### EXERCISE DATA
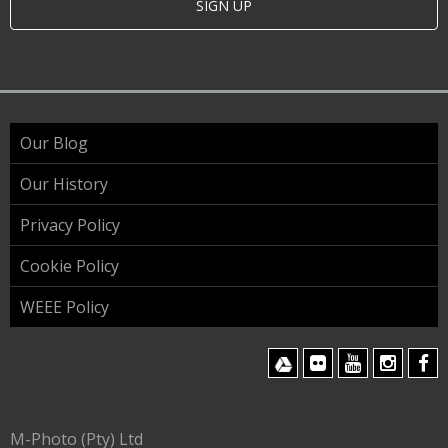
SIGN UP
Our Blog
Our History
Privacy Policy
Cookie Policy
WEEE Policy
M-Photo (Pty) Ltd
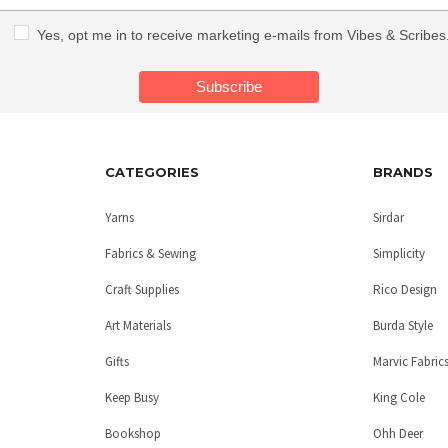
Yes, opt me in to receive marketing e-mails from Vibes & Scribes
CATEGORIES
BRANDS
Yarns
Sirdar
Fabrics & Sewing
Simplicity
Craft Supplies
Rico Design
Art Materials
Burda Style
Gifts
Marvic Fabric
Keep Busy
King Cole
Bookshop
Ohh Deer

### JOB ITEM
Put every line of text in the data into a JSON list of strings, one string per line, with blank lines and the pictures left out.

### SOLVED PROBLEM
[
  "SIGN UP",
  "Our Blog",
  "Our History",
  "Privacy Policy",
  "Cookie Policy",
  "WEEE Policy",
  "M-Photo (Pty) Ltd",
  "Yes, opt me in to receive marketing e-mails from Vibes & Scribes",
  "CATEGORIES",
  "BRANDS",
  "Yarns",
  "Sirdar",
  "Fabrics & Sewing",
  "Simplicity",
  "Craft Supplies",
  "Rico Design",
  "Art Materials",
  "Burda Style",
  "Gifts",
  "Marvic Fabric",
  "Keep Busy",
  "King Cole",
  "Bookshop",
  "Ohh Deer"
]